Activity
Keep each entry exactly as written when you repeat it, and skip the images.

Provided data
/---

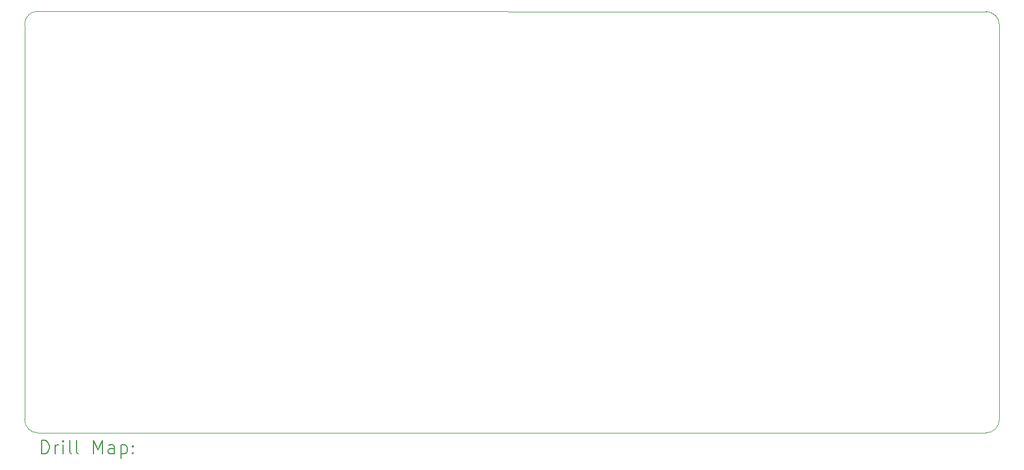
<source format=gbr>
%TF.GenerationSoftware,KiCad,Pcbnew,8.0.8*%
%TF.CreationDate,2025-09-18T11:40:00+02:00*%
%TF.ProjectId,padv1,70616476-312e-46b6-9963-61645f706362,rev?*%
%TF.SameCoordinates,Original*%
%TF.FileFunction,Drillmap*%
%TF.FilePolarity,Positive*%
%FSLAX45Y45*%
G04 Gerber Fmt 4.5, Leading zero omitted, Abs format (unit mm)*
G04 Created by KiCad (PCBNEW 8.0.8) date 2025-09-18 11:40:00*
%MOMM*%
%LPD*%
G01*
G04 APERTURE LIST*
%ADD10C,0.050000*%
%ADD11C,0.200000*%
G04 APERTURE END LIST*
D10*
X10304995Y-8200063D02*
G75*
G02*
X10505063Y-8000075I199995J-7D01*
G01*
X10504843Y-14350000D02*
X24500000Y-14350000D01*
X24500000Y-14350000D02*
X24765005Y-14350000D01*
X24965005Y-14150005D02*
G75*
G02*
X24765005Y-14350005I-200005J5D01*
G01*
X24765227Y-8004931D02*
G75*
G02*
X24965159Y-8204773I-67J-199999D01*
G01*
X24965005Y-14150005D02*
X24965157Y-8204773D01*
X24765227Y-8004931D02*
X10505063Y-8000068D01*
X10304843Y-14150157D02*
X10304995Y-8200063D01*
X10504843Y-14350000D02*
G75*
G02*
X10304840Y-14150157I-3J200000D01*
G01*
D11*
X10563119Y-14663984D02*
X10563119Y-14463984D01*
X10563119Y-14463984D02*
X10610738Y-14463984D01*
X10610738Y-14463984D02*
X10639310Y-14473508D01*
X10639310Y-14473508D02*
X10658358Y-14492555D01*
X10658358Y-14492555D02*
X10667881Y-14511603D01*
X10667881Y-14511603D02*
X10677405Y-14549698D01*
X10677405Y-14549698D02*
X10677405Y-14578269D01*
X10677405Y-14578269D02*
X10667881Y-14616365D01*
X10667881Y-14616365D02*
X10658358Y-14635412D01*
X10658358Y-14635412D02*
X10639310Y-14654460D01*
X10639310Y-14654460D02*
X10610738Y-14663984D01*
X10610738Y-14663984D02*
X10563119Y-14663984D01*
X10763119Y-14663984D02*
X10763119Y-14530650D01*
X10763119Y-14568746D02*
X10772643Y-14549698D01*
X10772643Y-14549698D02*
X10782167Y-14540174D01*
X10782167Y-14540174D02*
X10801215Y-14530650D01*
X10801215Y-14530650D02*
X10820262Y-14530650D01*
X10886929Y-14663984D02*
X10886929Y-14530650D01*
X10886929Y-14463984D02*
X10877405Y-14473508D01*
X10877405Y-14473508D02*
X10886929Y-14483031D01*
X10886929Y-14483031D02*
X10896453Y-14473508D01*
X10896453Y-14473508D02*
X10886929Y-14463984D01*
X10886929Y-14463984D02*
X10886929Y-14483031D01*
X11010738Y-14663984D02*
X10991691Y-14654460D01*
X10991691Y-14654460D02*
X10982167Y-14635412D01*
X10982167Y-14635412D02*
X10982167Y-14463984D01*
X11115500Y-14663984D02*
X11096453Y-14654460D01*
X11096453Y-14654460D02*
X11086929Y-14635412D01*
X11086929Y-14635412D02*
X11086929Y-14463984D01*
X11344072Y-14663984D02*
X11344072Y-14463984D01*
X11344072Y-14463984D02*
X11410738Y-14606841D01*
X11410738Y-14606841D02*
X11477405Y-14463984D01*
X11477405Y-14463984D02*
X11477405Y-14663984D01*
X11658357Y-14663984D02*
X11658357Y-14559222D01*
X11658357Y-14559222D02*
X11648834Y-14540174D01*
X11648834Y-14540174D02*
X11629786Y-14530650D01*
X11629786Y-14530650D02*
X11591691Y-14530650D01*
X11591691Y-14530650D02*
X11572643Y-14540174D01*
X11658357Y-14654460D02*
X11639310Y-14663984D01*
X11639310Y-14663984D02*
X11591691Y-14663984D01*
X11591691Y-14663984D02*
X11572643Y-14654460D01*
X11572643Y-14654460D02*
X11563119Y-14635412D01*
X11563119Y-14635412D02*
X11563119Y-14616365D01*
X11563119Y-14616365D02*
X11572643Y-14597317D01*
X11572643Y-14597317D02*
X11591691Y-14587793D01*
X11591691Y-14587793D02*
X11639310Y-14587793D01*
X11639310Y-14587793D02*
X11658357Y-14578269D01*
X11753596Y-14530650D02*
X11753596Y-14730650D01*
X11753596Y-14540174D02*
X11772643Y-14530650D01*
X11772643Y-14530650D02*
X11810738Y-14530650D01*
X11810738Y-14530650D02*
X11829786Y-14540174D01*
X11829786Y-14540174D02*
X11839310Y-14549698D01*
X11839310Y-14549698D02*
X11848834Y-14568746D01*
X11848834Y-14568746D02*
X11848834Y-14625888D01*
X11848834Y-14625888D02*
X11839310Y-14644936D01*
X11839310Y-14644936D02*
X11829786Y-14654460D01*
X11829786Y-14654460D02*
X11810738Y-14663984D01*
X11810738Y-14663984D02*
X11772643Y-14663984D01*
X11772643Y-14663984D02*
X11753596Y-14654460D01*
X11934548Y-14644936D02*
X11944072Y-14654460D01*
X11944072Y-14654460D02*
X11934548Y-14663984D01*
X11934548Y-14663984D02*
X11925024Y-14654460D01*
X11925024Y-14654460D02*
X11934548Y-14644936D01*
X11934548Y-14644936D02*
X11934548Y-14663984D01*
X11934548Y-14540174D02*
X11944072Y-14549698D01*
X11944072Y-14549698D02*
X11934548Y-14559222D01*
X11934548Y-14559222D02*
X11925024Y-14549698D01*
X11925024Y-14549698D02*
X11934548Y-14540174D01*
X11934548Y-14540174D02*
X11934548Y-14559222D01*
M02*

</source>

\---

Exercise response
<source format=gbr>
%TF.GenerationSoftware,KiCad,Pcbnew,8.0.8*%
%TF.CreationDate,2025-09-18T11:40:00+02:00*%
%TF.ProjectId,padv1,70616476-312e-46b6-9963-61645f706362,rev?*%
%TF.SameCoordinates,Original*%
%TF.FileFunction,Drillmap*%
%TF.FilePolarity,Positive*%
%FSLAX45Y45*%
G04 Gerber Fmt 4.5, Leading zero omitted, Abs format (unit mm)*
G04 Created by KiCad (PCBNEW 8.0.8) date 2025-09-18 11:40:00*
%MOMM*%
%LPD*%
G01*
G04 APERTURE LIST*
%ADD10C,0.050000*%
%ADD11C,0.200000*%
G04 APERTURE END LIST*
D10*
X10304995Y-8200063D02*
G75*
G02*
X10505063Y-8000075I199995J-7D01*
G01*
X10504843Y-14350000D02*
X24500000Y-14350000D01*
X24500000Y-14350000D02*
X24765005Y-14350000D01*
X24965005Y-14150005D02*
G75*
G02*
X24765005Y-14350005I-200005J5D01*
G01*
X24765227Y-8004931D02*
G75*
G02*
X24965159Y-8204773I-67J-199999D01*
G01*
X24965005Y-14150005D02*
X24965157Y-8204773D01*
X24765227Y-8004931D02*
X10505063Y-8000068D01*
X10304843Y-14150157D02*
X10304995Y-8200063D01*
X10504843Y-14350000D02*
G75*
G02*
X10304840Y-14150157I-3J200000D01*
G01*
D11*
X10563119Y-14663984D02*
X10563119Y-14463984D01*
X10563119Y-14463984D02*
X10610738Y-14463984D01*
X10610738Y-14463984D02*
X10639310Y-14473508D01*
X10639310Y-14473508D02*
X10658358Y-14492555D01*
X10658358Y-14492555D02*
X10667881Y-14511603D01*
X10667881Y-14511603D02*
X10677405Y-14549698D01*
X10677405Y-14549698D02*
X10677405Y-14578269D01*
X10677405Y-14578269D02*
X10667881Y-14616365D01*
X10667881Y-14616365D02*
X10658358Y-14635412D01*
X10658358Y-14635412D02*
X10639310Y-14654460D01*
X10639310Y-14654460D02*
X10610738Y-14663984D01*
X10610738Y-14663984D02*
X10563119Y-14663984D01*
X10763119Y-14663984D02*
X10763119Y-14530650D01*
X10763119Y-14568746D02*
X10772643Y-14549698D01*
X10772643Y-14549698D02*
X10782167Y-14540174D01*
X10782167Y-14540174D02*
X10801215Y-14530650D01*
X10801215Y-14530650D02*
X10820262Y-14530650D01*
X10886929Y-14663984D02*
X10886929Y-14530650D01*
X10886929Y-14463984D02*
X10877405Y-14473508D01*
X10877405Y-14473508D02*
X10886929Y-14483031D01*
X10886929Y-14483031D02*
X10896453Y-14473508D01*
X10896453Y-14473508D02*
X10886929Y-14463984D01*
X10886929Y-14463984D02*
X10886929Y-14483031D01*
X11010738Y-14663984D02*
X10991691Y-14654460D01*
X10991691Y-14654460D02*
X10982167Y-14635412D01*
X10982167Y-14635412D02*
X10982167Y-14463984D01*
X11115500Y-14663984D02*
X11096453Y-14654460D01*
X11096453Y-14654460D02*
X11086929Y-14635412D01*
X11086929Y-14635412D02*
X11086929Y-14463984D01*
X11344072Y-14663984D02*
X11344072Y-14463984D01*
X11344072Y-14463984D02*
X11410738Y-14606841D01*
X11410738Y-14606841D02*
X11477405Y-14463984D01*
X11477405Y-14463984D02*
X11477405Y-14663984D01*
X11658357Y-14663984D02*
X11658357Y-14559222D01*
X11658357Y-14559222D02*
X11648834Y-14540174D01*
X11648834Y-14540174D02*
X11629786Y-14530650D01*
X11629786Y-14530650D02*
X11591691Y-14530650D01*
X11591691Y-14530650D02*
X11572643Y-14540174D01*
X11658357Y-14654460D02*
X11639310Y-14663984D01*
X11639310Y-14663984D02*
X11591691Y-14663984D01*
X11591691Y-14663984D02*
X11572643Y-14654460D01*
X11572643Y-14654460D02*
X11563119Y-14635412D01*
X11563119Y-14635412D02*
X11563119Y-14616365D01*
X11563119Y-14616365D02*
X11572643Y-14597317D01*
X11572643Y-14597317D02*
X11591691Y-14587793D01*
X11591691Y-14587793D02*
X11639310Y-14587793D01*
X11639310Y-14587793D02*
X11658357Y-14578269D01*
X11753596Y-14530650D02*
X11753596Y-14730650D01*
X11753596Y-14540174D02*
X11772643Y-14530650D01*
X11772643Y-14530650D02*
X11810738Y-14530650D01*
X11810738Y-14530650D02*
X11829786Y-14540174D01*
X11829786Y-14540174D02*
X11839310Y-14549698D01*
X11839310Y-14549698D02*
X11848834Y-14568746D01*
X11848834Y-14568746D02*
X11848834Y-14625888D01*
X11848834Y-14625888D02*
X11839310Y-14644936D01*
X11839310Y-14644936D02*
X11829786Y-14654460D01*
X11829786Y-14654460D02*
X11810738Y-14663984D01*
X11810738Y-14663984D02*
X11772643Y-14663984D01*
X11772643Y-14663984D02*
X11753596Y-14654460D01*
X11934548Y-14644936D02*
X11944072Y-14654460D01*
X11944072Y-14654460D02*
X11934548Y-14663984D01*
X11934548Y-14663984D02*
X11925024Y-14654460D01*
X11925024Y-14654460D02*
X11934548Y-14644936D01*
X11934548Y-14644936D02*
X11934548Y-14663984D01*
X11934548Y-14540174D02*
X11944072Y-14549698D01*
X11944072Y-14549698D02*
X11934548Y-14559222D01*
X11934548Y-14559222D02*
X11925024Y-14549698D01*
X11925024Y-14549698D02*
X11934548Y-14540174D01*
X11934548Y-14540174D02*
X11934548Y-14559222D01*
M02*

</source>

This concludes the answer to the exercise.